The 2nd exception claimed to the general rule above is, “That the employer is liable where he does not release the entire charge of the work to the contractor, but retains supervision of its construction.” This is nothing more than saying that where the contractor is not an independent contractor, but is under the control of his employer, the employer is liable. In other words, instead of its being an exception to the admitted doctrine above, it seems to be nothing more than stating it in different phraseology. Or rather, while recognizing the doctrine, it states a certain condition where the employee would not be an independent contractor, to wdt, where the employer had not released the entire charge of the work to him, &c.
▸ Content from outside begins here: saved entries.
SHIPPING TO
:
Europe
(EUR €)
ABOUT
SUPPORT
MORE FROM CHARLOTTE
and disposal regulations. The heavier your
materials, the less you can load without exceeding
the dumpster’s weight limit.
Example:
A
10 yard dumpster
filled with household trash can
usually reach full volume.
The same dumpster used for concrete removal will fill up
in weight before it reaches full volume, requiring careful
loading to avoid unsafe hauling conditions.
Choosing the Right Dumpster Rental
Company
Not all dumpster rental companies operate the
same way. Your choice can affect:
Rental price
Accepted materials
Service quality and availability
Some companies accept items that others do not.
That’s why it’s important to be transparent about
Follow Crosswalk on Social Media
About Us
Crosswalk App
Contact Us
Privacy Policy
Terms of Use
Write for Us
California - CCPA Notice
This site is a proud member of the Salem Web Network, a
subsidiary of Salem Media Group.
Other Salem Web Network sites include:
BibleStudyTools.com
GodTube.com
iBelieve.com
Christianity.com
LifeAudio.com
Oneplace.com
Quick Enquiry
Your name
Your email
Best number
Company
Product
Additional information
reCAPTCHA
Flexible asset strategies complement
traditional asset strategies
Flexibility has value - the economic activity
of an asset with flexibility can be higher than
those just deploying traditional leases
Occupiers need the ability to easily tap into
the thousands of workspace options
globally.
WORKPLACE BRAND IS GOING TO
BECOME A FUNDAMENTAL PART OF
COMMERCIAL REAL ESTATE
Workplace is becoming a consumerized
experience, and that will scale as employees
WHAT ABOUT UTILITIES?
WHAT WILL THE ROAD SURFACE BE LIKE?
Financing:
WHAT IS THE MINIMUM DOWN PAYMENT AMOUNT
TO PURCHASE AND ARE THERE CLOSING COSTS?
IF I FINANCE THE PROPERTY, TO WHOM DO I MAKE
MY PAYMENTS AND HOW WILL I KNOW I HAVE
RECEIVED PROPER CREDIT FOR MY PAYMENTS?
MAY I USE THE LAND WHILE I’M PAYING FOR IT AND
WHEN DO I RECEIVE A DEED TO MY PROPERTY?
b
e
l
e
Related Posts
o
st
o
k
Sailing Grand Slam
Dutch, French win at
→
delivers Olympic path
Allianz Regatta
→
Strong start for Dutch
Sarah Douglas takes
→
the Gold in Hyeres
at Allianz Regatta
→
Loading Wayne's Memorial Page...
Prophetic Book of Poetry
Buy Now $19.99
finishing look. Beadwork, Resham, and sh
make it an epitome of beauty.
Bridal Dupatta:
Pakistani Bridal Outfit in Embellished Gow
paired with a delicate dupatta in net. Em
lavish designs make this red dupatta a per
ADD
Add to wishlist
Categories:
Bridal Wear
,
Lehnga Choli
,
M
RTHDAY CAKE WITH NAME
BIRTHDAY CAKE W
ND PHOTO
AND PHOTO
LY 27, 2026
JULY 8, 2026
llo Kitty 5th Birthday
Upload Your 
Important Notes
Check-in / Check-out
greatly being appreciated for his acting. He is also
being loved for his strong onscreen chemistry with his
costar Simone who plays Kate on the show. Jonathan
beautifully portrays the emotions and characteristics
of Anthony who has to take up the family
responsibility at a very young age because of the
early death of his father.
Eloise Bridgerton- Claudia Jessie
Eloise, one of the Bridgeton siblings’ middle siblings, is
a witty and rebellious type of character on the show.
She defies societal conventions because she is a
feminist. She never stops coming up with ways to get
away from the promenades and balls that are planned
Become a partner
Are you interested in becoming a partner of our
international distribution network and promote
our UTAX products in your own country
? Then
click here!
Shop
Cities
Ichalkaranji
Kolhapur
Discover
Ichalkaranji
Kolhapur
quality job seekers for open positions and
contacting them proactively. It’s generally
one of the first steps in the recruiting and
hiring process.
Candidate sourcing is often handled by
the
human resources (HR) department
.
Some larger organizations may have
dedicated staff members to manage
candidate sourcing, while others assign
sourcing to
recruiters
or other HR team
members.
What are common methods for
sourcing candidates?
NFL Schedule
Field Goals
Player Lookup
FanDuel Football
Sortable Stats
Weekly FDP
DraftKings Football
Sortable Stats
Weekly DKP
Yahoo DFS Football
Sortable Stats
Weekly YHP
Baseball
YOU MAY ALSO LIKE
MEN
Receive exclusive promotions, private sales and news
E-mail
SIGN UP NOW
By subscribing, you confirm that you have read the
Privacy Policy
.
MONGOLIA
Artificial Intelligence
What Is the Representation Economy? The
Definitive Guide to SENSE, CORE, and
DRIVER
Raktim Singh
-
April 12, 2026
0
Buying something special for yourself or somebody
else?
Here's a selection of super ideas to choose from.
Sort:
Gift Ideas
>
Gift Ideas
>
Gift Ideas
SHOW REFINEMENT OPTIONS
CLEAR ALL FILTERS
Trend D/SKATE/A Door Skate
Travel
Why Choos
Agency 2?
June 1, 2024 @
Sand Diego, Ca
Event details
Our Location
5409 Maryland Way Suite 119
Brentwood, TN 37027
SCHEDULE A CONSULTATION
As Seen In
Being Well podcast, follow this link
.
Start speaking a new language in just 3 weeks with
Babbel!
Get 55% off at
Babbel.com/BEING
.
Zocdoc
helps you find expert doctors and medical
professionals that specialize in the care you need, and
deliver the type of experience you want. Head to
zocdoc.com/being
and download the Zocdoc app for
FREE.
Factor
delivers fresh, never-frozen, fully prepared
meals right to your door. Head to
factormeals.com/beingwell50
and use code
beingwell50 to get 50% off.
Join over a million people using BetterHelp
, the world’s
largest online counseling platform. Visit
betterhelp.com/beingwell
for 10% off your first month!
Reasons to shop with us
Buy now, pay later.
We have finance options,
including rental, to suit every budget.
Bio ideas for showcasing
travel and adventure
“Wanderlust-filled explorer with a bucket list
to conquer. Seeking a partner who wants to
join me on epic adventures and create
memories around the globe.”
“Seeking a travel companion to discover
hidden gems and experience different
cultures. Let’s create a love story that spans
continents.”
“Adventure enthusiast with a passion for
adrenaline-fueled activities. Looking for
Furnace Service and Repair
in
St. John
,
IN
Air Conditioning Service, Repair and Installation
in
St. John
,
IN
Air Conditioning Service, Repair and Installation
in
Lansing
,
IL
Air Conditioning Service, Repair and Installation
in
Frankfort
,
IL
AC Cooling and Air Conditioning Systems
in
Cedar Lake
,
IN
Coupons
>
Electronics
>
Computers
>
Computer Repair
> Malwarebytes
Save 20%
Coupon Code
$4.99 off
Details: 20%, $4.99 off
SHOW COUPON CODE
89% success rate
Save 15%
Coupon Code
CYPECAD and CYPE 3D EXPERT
*388In Railroad Company v. Hanning (15 Wall., 649), this matter is fully discussed, both in the opinion of Mr. Justice Hunt and in a note attached; and without encumbering this opinion with a discussion of the character of the control reserved, which will hold the employer responsible, we may say that no such control was reserved here. See the case of Railroad Company v. Hanning, supra, and the numerous cases there cited in the opinion and the notes. The reserved control, to have that effect, must be both general and special, and not only as to what work shall be done, but also how it shall be done. See Hughes v. Cincinnati & Springfield Railway Co., 15 Am. & Eng. R. R. Cas., 101, and notes attached. See also Lesher v. Wabash Navigation Company, 56 Am. Dec., 495; Bailey v. Mayor of N. Y., 38 Id., 669; Hilliard v. Richardson, 63 Id., 743, and the notes. Nice shades exist, and many of the cases are hard to reconcile ; but all seem to recognize the common rule, that liability is to be determined upon the fact whether the party doing the work is an independent contractor or an agent and servant of the company, which must be ascertained from the facts of each case.
Thus far the case has been discussed under the supposition that the action below was brought under section 1511 of the General Statutes, which, as we have held, would make the corporation liable, under the facts therein specified, without regard to the fact of negligence. The complaints, however, allege negligence on the part of the defendant, and if that is relied on, as the gist of the action, then we think his honor was in error in taking the cases from the jury, and in holding that the company was liable in both of them. The existence of negligence is a question of fact, and is for the jury.
We think the objections made to the testimony of Page and Bethea should have been sustained on the ground of hearsay. The other exceptions seem to be immaterial, and need not be considered.
It is the judgment of this court, that the judgment of the Circuit Court be reversed, and that the case be remanded.